▸ Description of the task: Within the material below, transcribe exactly the lines from the one holding "11: (520, 158, 0.43)" through the one holding "28: (330, 264, 0.68)", keeping both ends and skipping the rest.

▸ Source data:
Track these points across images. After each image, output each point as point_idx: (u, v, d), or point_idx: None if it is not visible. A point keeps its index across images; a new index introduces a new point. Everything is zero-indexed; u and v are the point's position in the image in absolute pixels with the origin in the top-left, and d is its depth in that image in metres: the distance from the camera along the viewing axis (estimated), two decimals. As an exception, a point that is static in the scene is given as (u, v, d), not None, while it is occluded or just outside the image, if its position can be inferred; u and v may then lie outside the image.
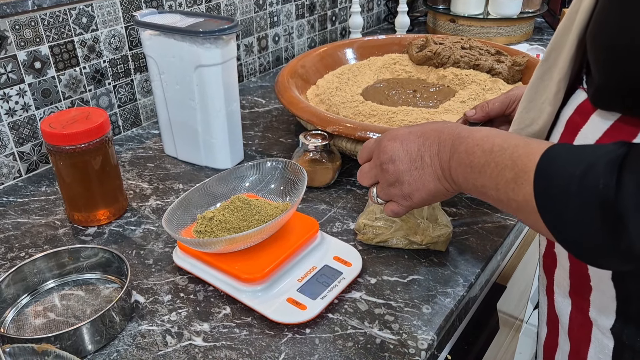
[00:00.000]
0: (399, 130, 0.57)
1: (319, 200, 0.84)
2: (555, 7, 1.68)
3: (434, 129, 0.54)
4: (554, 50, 0.52)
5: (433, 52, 1.12)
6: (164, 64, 0.88)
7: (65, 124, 0.73)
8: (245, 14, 1.25)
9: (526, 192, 0.42)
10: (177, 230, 0.68)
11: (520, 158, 0.43)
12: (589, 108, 0.47)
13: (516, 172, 0.43)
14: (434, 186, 0.54)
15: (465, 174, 0.49)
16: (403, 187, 0.56)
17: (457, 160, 0.50)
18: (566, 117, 0.50)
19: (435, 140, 0.53)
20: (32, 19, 0.86)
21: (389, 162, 0.56)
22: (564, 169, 0.39)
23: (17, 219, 0.81)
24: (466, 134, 0.51)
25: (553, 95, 0.51)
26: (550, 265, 0.55)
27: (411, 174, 0.55)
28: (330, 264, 0.68)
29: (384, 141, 0.58)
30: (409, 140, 0.55)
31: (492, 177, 0.46)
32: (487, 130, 0.50)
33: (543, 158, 0.41)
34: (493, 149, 0.46)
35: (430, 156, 0.53)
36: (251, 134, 1.05)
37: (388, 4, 1.76)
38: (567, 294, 0.53)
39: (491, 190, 0.47)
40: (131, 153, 0.99)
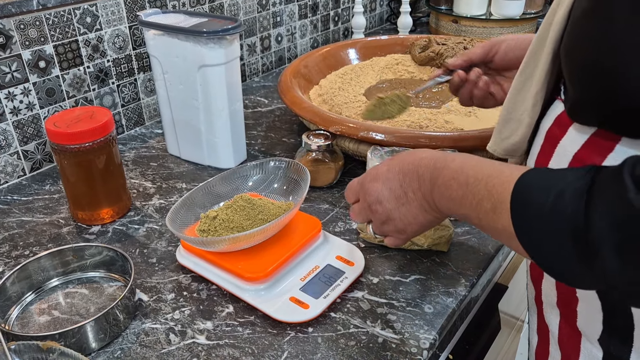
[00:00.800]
0: (379, 169, 0.57)
1: (322, 200, 0.84)
2: (558, 8, 1.68)
3: (410, 162, 0.54)
4: (530, 62, 0.52)
5: (435, 53, 1.12)
6: (167, 63, 0.88)
7: (69, 123, 0.73)
8: (249, 14, 1.26)
9: (504, 221, 0.43)
10: (181, 229, 0.68)
11: (495, 188, 0.44)
12: (567, 120, 0.48)
13: (493, 203, 0.44)
14: (424, 218, 0.55)
15: (448, 205, 0.50)
16: (395, 222, 0.56)
17: (438, 194, 0.51)
18: (546, 128, 0.51)
19: (415, 176, 0.53)
20: (36, 19, 0.86)
21: (376, 203, 0.57)
22: (536, 197, 0.40)
23: (21, 218, 0.81)
24: (441, 164, 0.51)
25: (531, 108, 0.52)
26: (538, 276, 0.56)
27: (399, 210, 0.55)
28: (333, 263, 0.68)
29: (366, 183, 0.58)
30: (389, 179, 0.55)
31: (472, 208, 0.47)
32: (460, 159, 0.50)
33: (516, 188, 0.42)
34: (468, 181, 0.47)
35: (413, 191, 0.53)
36: (254, 133, 1.05)
37: (390, 4, 1.76)
38: (555, 304, 0.53)
39: (474, 220, 0.47)
40: (134, 152, 0.99)
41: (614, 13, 0.39)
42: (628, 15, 0.38)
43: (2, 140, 0.87)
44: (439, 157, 0.52)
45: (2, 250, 0.74)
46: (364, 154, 0.85)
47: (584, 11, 0.43)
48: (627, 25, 0.38)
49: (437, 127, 0.89)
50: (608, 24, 0.40)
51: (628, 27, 0.38)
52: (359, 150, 0.85)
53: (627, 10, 0.38)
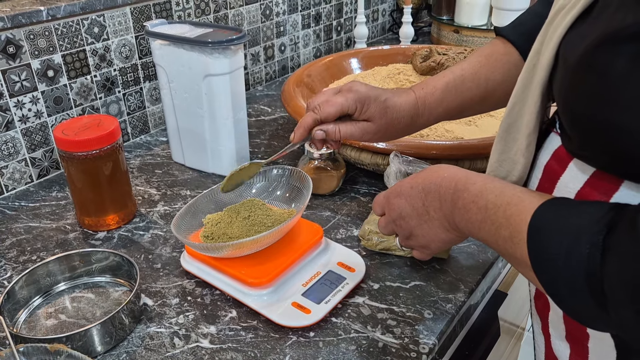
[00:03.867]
0: (403, 186, 0.58)
1: (324, 208, 0.85)
2: (558, 18, 1.69)
3: (433, 182, 0.54)
4: (517, 103, 0.51)
5: (437, 63, 1.14)
6: (173, 72, 0.90)
7: (77, 131, 0.75)
8: (253, 24, 1.28)
9: (522, 252, 0.43)
10: (185, 235, 0.69)
11: (513, 217, 0.44)
12: (565, 155, 0.47)
13: (511, 232, 0.44)
14: (445, 236, 0.55)
15: (468, 228, 0.50)
16: (418, 239, 0.58)
17: (459, 216, 0.51)
18: (543, 163, 0.50)
19: (436, 196, 0.53)
20: (46, 29, 0.88)
21: (400, 218, 0.58)
22: (553, 239, 0.40)
23: (29, 223, 0.83)
24: (462, 186, 0.51)
25: (525, 148, 0.51)
26: (543, 308, 0.55)
27: (422, 227, 0.56)
28: (335, 269, 0.69)
29: (390, 198, 0.59)
30: (411, 196, 0.56)
31: (491, 234, 0.47)
32: (481, 182, 0.49)
33: (532, 224, 0.42)
34: (487, 206, 0.47)
35: (434, 210, 0.54)
36: (257, 141, 1.07)
37: (393, 14, 1.78)
38: (564, 338, 0.52)
39: (493, 245, 0.48)
40: (140, 159, 1.01)
41: (609, 68, 0.38)
42: (626, 70, 0.37)
43: (10, 147, 0.89)
44: (461, 178, 0.51)
45: (10, 255, 0.76)
46: (366, 162, 0.87)
47: (578, 62, 0.41)
48: (624, 81, 0.37)
49: (437, 135, 0.90)
50: (604, 78, 0.39)
51: (625, 82, 0.37)
52: (361, 159, 0.86)
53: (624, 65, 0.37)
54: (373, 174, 0.93)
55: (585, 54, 0.40)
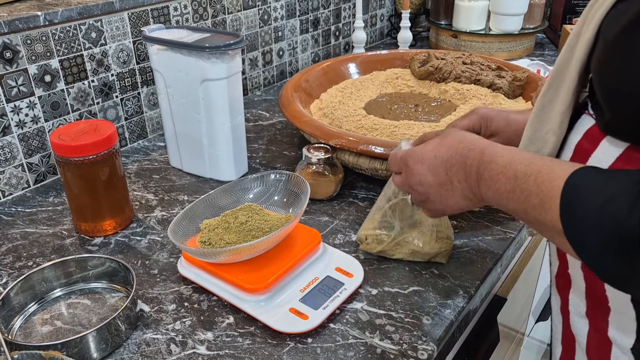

▸ Written answer:
11: (520, 158, 0.43)
12: (589, 108, 0.47)
13: (516, 172, 0.43)
14: (434, 186, 0.54)
15: (465, 174, 0.49)
16: (403, 187, 0.56)
17: (457, 160, 0.50)
18: (566, 117, 0.50)
19: (435, 140, 0.53)
20: (32, 19, 0.86)
21: (389, 162, 0.56)
22: (564, 169, 0.39)
23: (17, 219, 0.81)
24: (466, 134, 0.51)
25: (553, 95, 0.51)
26: (550, 265, 0.55)
27: (411, 174, 0.55)
28: (330, 264, 0.68)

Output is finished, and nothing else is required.